**WORK REQUEST**. With every line kept intact, print the entries that appear below.

════════════════

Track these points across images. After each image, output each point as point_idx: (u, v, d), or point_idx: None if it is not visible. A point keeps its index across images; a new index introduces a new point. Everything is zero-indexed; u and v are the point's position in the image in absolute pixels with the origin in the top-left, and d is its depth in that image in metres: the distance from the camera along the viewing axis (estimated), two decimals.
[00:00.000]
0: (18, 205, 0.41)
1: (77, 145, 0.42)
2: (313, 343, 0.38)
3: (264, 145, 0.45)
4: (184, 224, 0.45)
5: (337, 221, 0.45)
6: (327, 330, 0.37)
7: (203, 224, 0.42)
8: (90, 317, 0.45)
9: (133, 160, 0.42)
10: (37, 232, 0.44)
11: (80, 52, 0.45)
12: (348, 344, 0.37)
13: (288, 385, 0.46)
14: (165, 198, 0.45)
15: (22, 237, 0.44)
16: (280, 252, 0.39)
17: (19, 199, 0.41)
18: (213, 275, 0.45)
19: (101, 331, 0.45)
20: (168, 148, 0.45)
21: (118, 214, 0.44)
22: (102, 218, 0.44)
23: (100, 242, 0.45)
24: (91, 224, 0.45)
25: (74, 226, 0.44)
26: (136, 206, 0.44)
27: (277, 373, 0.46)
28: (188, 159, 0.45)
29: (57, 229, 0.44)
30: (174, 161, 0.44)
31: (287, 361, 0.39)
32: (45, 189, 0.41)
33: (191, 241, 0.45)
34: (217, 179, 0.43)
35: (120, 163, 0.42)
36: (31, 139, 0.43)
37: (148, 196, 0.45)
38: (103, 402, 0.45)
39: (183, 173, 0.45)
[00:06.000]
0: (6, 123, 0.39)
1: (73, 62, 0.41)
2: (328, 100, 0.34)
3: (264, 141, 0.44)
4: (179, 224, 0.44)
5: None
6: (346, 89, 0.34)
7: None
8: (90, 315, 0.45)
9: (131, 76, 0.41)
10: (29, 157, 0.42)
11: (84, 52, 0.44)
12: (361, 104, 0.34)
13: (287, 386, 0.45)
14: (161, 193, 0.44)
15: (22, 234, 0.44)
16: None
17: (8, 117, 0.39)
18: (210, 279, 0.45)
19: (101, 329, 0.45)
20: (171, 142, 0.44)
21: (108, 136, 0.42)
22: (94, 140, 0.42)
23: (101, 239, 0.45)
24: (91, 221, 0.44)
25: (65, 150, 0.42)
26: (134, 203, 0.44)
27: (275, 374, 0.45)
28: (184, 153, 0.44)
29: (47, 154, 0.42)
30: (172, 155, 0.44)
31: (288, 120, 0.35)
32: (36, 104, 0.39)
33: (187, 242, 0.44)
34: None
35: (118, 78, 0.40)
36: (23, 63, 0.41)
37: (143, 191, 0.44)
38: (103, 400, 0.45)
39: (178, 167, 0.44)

════════════════

**ANSWER TO THE EXERCISE**.
Track these points across images. After each image, output each point as point_idx: (u, v, d), or point_idx: None if it is not visible. A point keeps its index across images; a new index introduces a new point. Everything is zero-indexed; u and v are the point's position in the image in absolute pixels with the origin in the top-left, and d is its depth in that image in metres: the distance from the camera along the viewing axis (estimated), two decimals.
[00:00.000]
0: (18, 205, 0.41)
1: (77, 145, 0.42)
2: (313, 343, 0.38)
3: (264, 145, 0.45)
4: (184, 224, 0.45)
5: (337, 221, 0.45)
6: (327, 330, 0.37)
7: (203, 224, 0.42)
8: (90, 317, 0.45)
9: (133, 160, 0.42)
10: (37, 232, 0.44)
11: (80, 52, 0.45)
12: (348, 344, 0.37)
13: (288, 385, 0.46)
14: (165, 198, 0.45)
15: (22, 237, 0.44)
16: (280, 252, 0.39)
17: (19, 199, 0.41)
18: (213, 275, 0.45)
19: (101, 331, 0.45)
20: (168, 148, 0.45)
21: (118, 214, 0.44)
22: (102, 218, 0.44)
23: (100, 242, 0.45)
24: (91, 224, 0.45)
25: (74, 226, 0.44)
26: (136, 206, 0.44)
27: (277, 373, 0.46)
28: (188, 159, 0.45)
29: (57, 229, 0.44)
30: (174, 161, 0.44)
31: (287, 361, 0.39)
32: (45, 189, 0.41)
33: (191, 241, 0.45)
34: (217, 179, 0.43)
35: (120, 163, 0.42)
36: (31, 139, 0.43)
37: (148, 196, 0.45)
38: (103, 402, 0.45)
39: (183, 173, 0.45)
[00:06.000]
0: (6, 123, 0.39)
1: (73, 62, 0.41)
2: (328, 100, 0.34)
3: (264, 141, 0.44)
4: (179, 224, 0.44)
5: None
6: (346, 89, 0.34)
7: None
8: (90, 315, 0.45)
9: (131, 76, 0.41)
10: (29, 157, 0.42)
11: (84, 52, 0.44)
12: (361, 104, 0.34)
13: (287, 386, 0.45)
14: (161, 193, 0.44)
15: (22, 234, 0.44)
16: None
17: (8, 117, 0.39)
18: (210, 279, 0.45)
19: (101, 329, 0.45)
20: (171, 142, 0.44)
21: (108, 136, 0.42)
22: (94, 140, 0.42)
23: (101, 239, 0.45)
24: (91, 221, 0.44)
25: (65, 150, 0.42)
26: (134, 203, 0.44)
27: (275, 374, 0.45)
28: (184, 153, 0.44)
29: (47, 154, 0.42)
30: (172, 155, 0.44)
31: (288, 120, 0.35)
32: (36, 104, 0.39)
33: (187, 242, 0.44)
34: None
35: (118, 78, 0.40)
36: (23, 63, 0.41)
37: (143, 191, 0.44)
38: (103, 400, 0.45)
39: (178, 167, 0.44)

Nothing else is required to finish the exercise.